"A verdade será sempre um escândalo". (In Adriano, M. Yourcenar)

"Quero imaginar sob que novos traços o despotismo poderia produzir-se no mundo... Depois de ter colhido em suas mãos poderosas cada indivíduo e de moldá-los a seu gosto, o soberno estende seus braços sobre toda a sociedade... Não quebra as vontades, mas as amolece, submete e dirige... Raramente força a agir, mas opõe-se sem cessar a que se aja; não destrói, impede que se nasça; não tiraniza, incomoda, oprime, extingue, abestalha e reduz enfim cada nação a não ser mais que um rebanho de animais tímidos, do qual o governo é o pastor. (...)
A imprensa é, por excelência, o instrumento democrático da liberdade."
Alexis de Tocqueville (1805-1859)



segunda-feira, 22 de abril de 2013

COBRAR RESPONSABILIDADE


No início do mês, um assaltante matou um jovem em São Paulo com um tiro na cabeça, mesmo depois de a vítima ter lhe passado o celular. Identificado por câmeras do sistema de segurança do prédio do rapaz, o criminoso foi localizado pela polícia, mas — apesar de todos os registros que não deixaram dúvidas sobre a autoria do assassinato — não ficará um único dia preso.

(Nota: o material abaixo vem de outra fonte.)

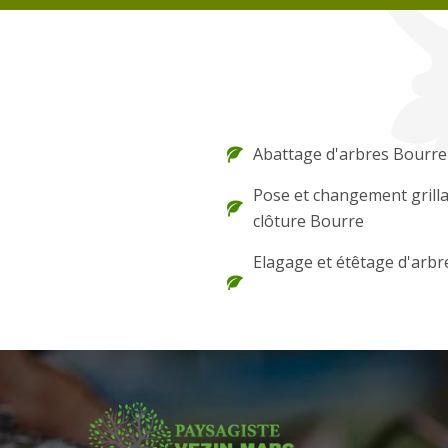
Abattage d'arbres Bourre
Pose et changement grilla
clôture Bourre
Elagage et étêtage d'arbr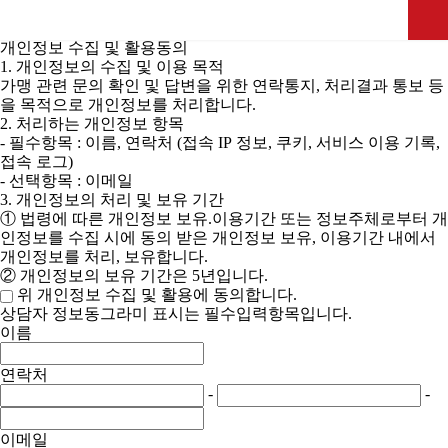
성공경쟁력
입점제안
개인정보 수집 및 활용동의
1. 개인정보의 수집 및 이용 목적
가맹 관련 문의 확인 및 답변을 위한 연락통지, 처리결과 통보 등
을 목적으로 개인정보를 처리합니다.
2. 처리하는 개인정보 항목
- 필수항목 : 이름, 연락처 (접속 IP 정보, 쿠키, 서비스 이용 기록,
접속 로그)
- 선택항목 : 이메일
3. 개인정보의 처리 및 보유 기간
① 법령에 따른 개인정보 보유.이용기간 또는 정보주체로부터 개
인정보를 수집 시에 동의 받은 개인정보 보유, 이용기간 내에서
개인정보를 처리, 보유합니다.
② 개인정보의 보유 기간은 5년입니다.
위 개인정보 수집 및 활용에 동의합니다.
상담자 정보
동그라미 표시
는 필수입력항목입니다.
이름
연락처
-
-
이메일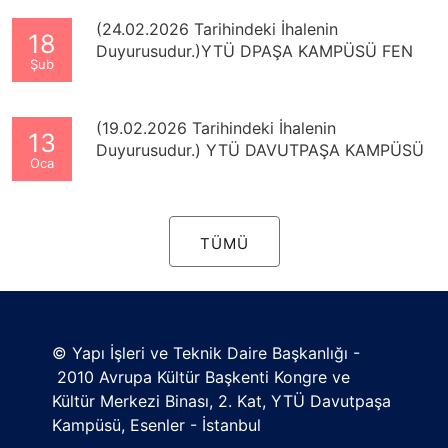
(24.02.2026 Tarihindeki İhalenin
18
Duyurusudur.)YTÜ DPAŞA KAMPÜSÜ FEN
Şub
EDEBİYAT FAKÜLTESİ ÇEVRE DÜZENLEME
VE OTOPARK YAPIM İŞİ
(19.02.2026 Tarihindeki İhalenin
13
Duyurusudur.) YTÜ DAVUTPAŞA KAMPÜSÜ
Oca
TARİHİ 13 NOLU AHIR BİNASI
RESTORASYONU İŞİ
TÜMÜ
© Yapı İşleri ve Teknik Daire Başkanlığı -
2010 Avrupa Kültür Başkenti Kongre ve
Kültür Merkezi Binası, 2. Kat, YTÜ Davutpaşa
Kampüsü, Esenler - İstanbul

Menor de idade, foi “apreendido” e levado a um centro de recolhimento. O máximo de punição a que está sujeito é submeter-se, por três anos, à aplicação de medidas “socioeducativas”.

Não é um caso isolado na crônica de crimes cometidos por menores de idade no país. Mas houve, nesse episódio de São Paulo, uma circunstância que o transformou em mais um exemplo emblemático do equivocado abrigo legal que o Estatuto da Criança e do Adolescente confere a criminosos que estão longe de poderem justificar suas ações com o argumento da imaturidade: ao disparar friamente contra o estudante paulista, o assaltante estava a três dias de completar 18 anos.

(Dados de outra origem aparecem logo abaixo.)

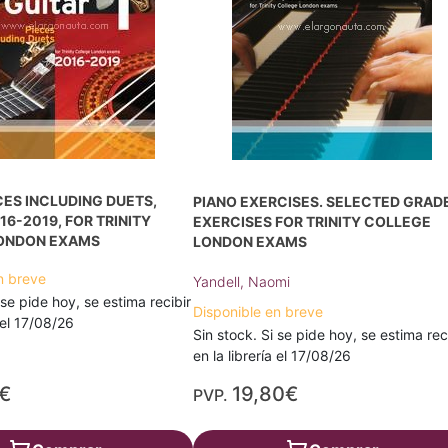
CES INCLUDING DUETS,
PIANO EXERCISES. SELECTED GRAD
16-2019, FOR TRINITY
EXERCISES FOR TRINITY COLLEGE
ONDON EXAMS
LONDON EXAMS
n breve
Yandell, Naomi
 se pide hoy, se estima recibir
Disponible en breve
a el 17/08/26
Sin stock. Si se pide hoy, se estima rec
en la librería el 17/08/26
€
19,80€
PVP.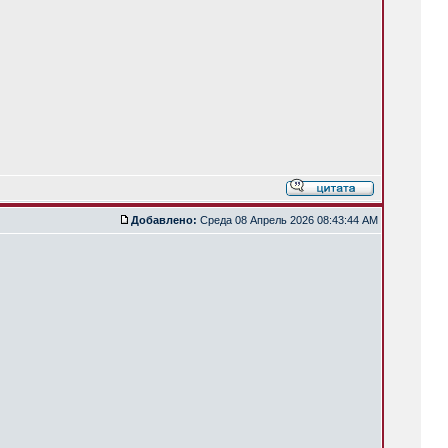
Добавлено:
Среда 08 Апрель 2026 08:43:44 AM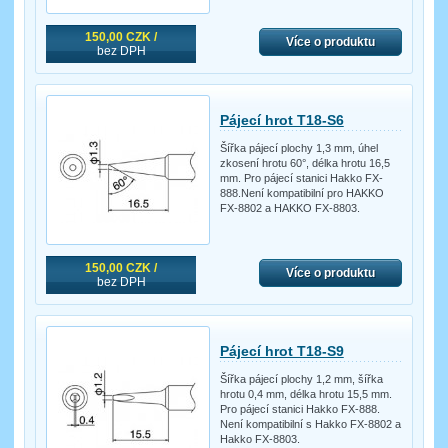
150,00 CZK /
Více o produktu
bez DPH
Pájecí hrot T18-S6
Šířka pájecí plochy 1,3 mm, úhel
zkosení hrotu 60°, délka hrotu 16,5
mm. Pro pájecí stanici Hakko FX-
888.Není kompatibilní pro HAKKO
FX-8802 a HAKKO FX-8803.
150,00 CZK /
Více o produktu
bez DPH
Pájecí hrot T18-S9
Šířka pájecí plochy 1,2 mm, šířka
hrotu 0,4 mm, délka hrotu 15,5 mm.
Pro pájecí stanici Hakko FX-888.
Není kompatibilní s Hakko FX-8802 a
Hakko FX-8803.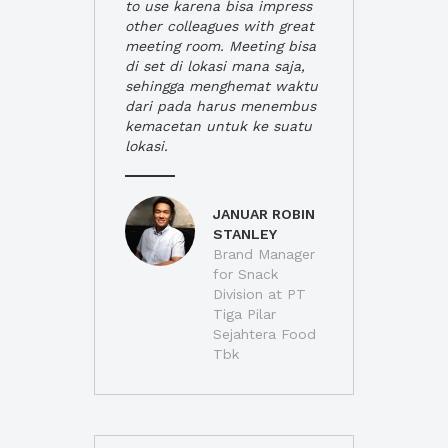
to use karena bisa impress
other colleagues with great
meeting room. Meeting bisa
di set di lokasi mana saja,
sehingga menghemat waktu
dari pada harus menembus
kemacetan untuk ke suatu
lokasi.
JANUAR ROBIN
STANLEY
Brand Manager
for Snack
Division at PT
Tiga Pilar
Sejahtera Food
Tbk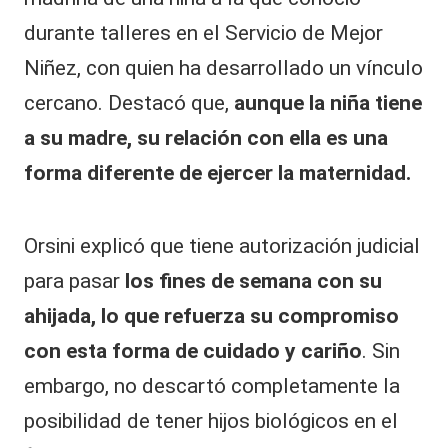
durante talleres en el Servicio de Mejor
Niñez, con quien ha desarrollado un vínculo
cercano. Destacó que,
aunque la niña tiene
a su madre, su relación con ella es una
forma diferente de ejercer la maternidad.
Orsini explicó que tiene autorización judicial
para pasar
los fines de semana con su
ahijada, lo que refuerza su compromiso
con esta forma de cuidado y cariño
. Sin
embargo, no descartó completamente la
posibilidad de tener hijos biológicos en el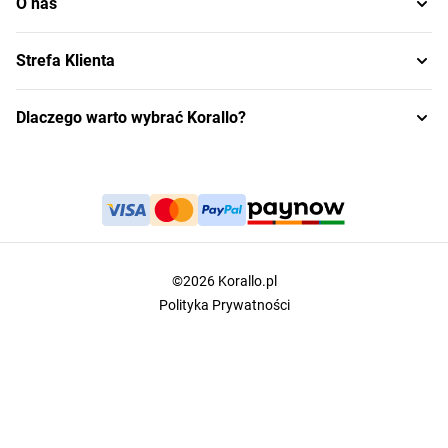
O nas
Strefa Klienta
Dlaczego warto wybrać Korallo?
©2026 Korallo.pl
Polityka Prywatności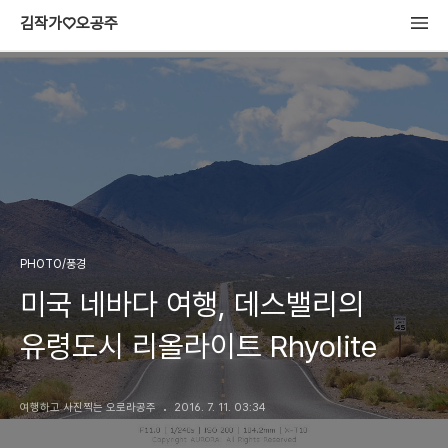
김작가♡오공주
PHOTO/풍경
미국 네바다 여행, 데스밸리의
유령도시 리올라이트 Rhyolite‬
여행하고 사진찍는 오로라공주
2016. 7. 11. 03:34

Pela selvageria do assassinato, o caso remete à barbárie de que foi vítima, no Rio, o menino João Hélio, em 2007. Também nesse episódio, um dos bandidos que participaram do martírio do garoto estava a pouco tempo de atingir a maioridade.

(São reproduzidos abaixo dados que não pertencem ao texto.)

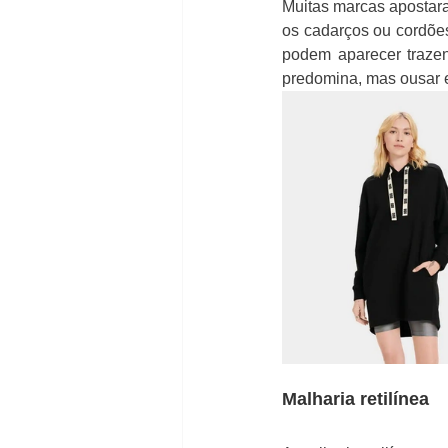
Muitas marcas apostara
os cadarços ou cordõe
podem aparecer traze
predomina, mas ousar e
Malharia retilínea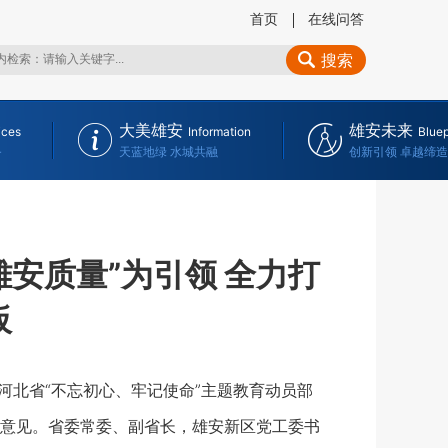
首页
在线问答
搜索
大美雄安
雄安未来
ices
Information
Bluep
务
天蓝地绿 水城共融
创新引领 卓越缔造
安质量”为引领 全力打
板
河北省“不忘初心、牢记使命”主题教育动员部
意见。省委常委、副省长，雄安新区党工委书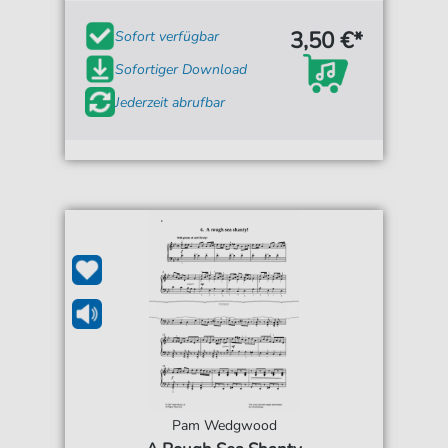
3,50 €*
Sofort verfügbar
Sofortiger Download
Jederzeit abrufbar
Pam Wedgwood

Nos dois casos, convencionou-se, ao anteparo do ECA, que a diferença de alguns dias — ou, ainda que o fosse, de alguns meses — teria modificado os padrões de discernimento dos assassinos. Eles não saberiam o que estavam fazendo.

É um tipo de interpretação que anaboliza espertezas da criminalidade, como o emprego de menores em ações — inclusive armadas — de quadrilhas organizadas, ou serve de salvo-conduto a jovens criminosos para afrontar a lei.

O raciocínio, nesses casos, é tão cristalino quanto perverso: colocam-se jovens, muitos dos quais mal entraram na adolescência, na linha de frente de ações criminosas porque, protegidos pelo ECA, e diante da generalizada ruína administrativa dos órgãos encarregados de aplicar as medidas socioeducativas, na prática eles são inimputáveis. Tornam-se, assim, personagens de vestibulares para a entrada em definitivo, sem chances de recuperação, numa vida de crimes.

É dever do Estado (em atendimento a um direito inalienável) prover crianças e adolescentes com cuidados, segurança, oportunidades, inclusive de recuperação diante de deslizes sociais. Neste sentido, o ECA contém dispositivos importantes, que asseguram proteção a uma parcela da população em geral incapaz de discernir entre o certo e o errado à luz das regras sociais.

Mas, se estes são aspectos consideráveis, por outro lado é condenável o viés paternalista de uma lei orgânica que mais contempla direitos do que cobra obrigações daqueles a quem pretende proteger.

O país precisa rever o ECA, principalmente no que tange ao limite de idade para efeitos de responsabilidade criminal. É uma atitude que implica coragem (de enfrentar tabus que não se sustentam ao confronto com a realidade) e o abandono da hipocrisia (que tem cercado esse imprescindível debate).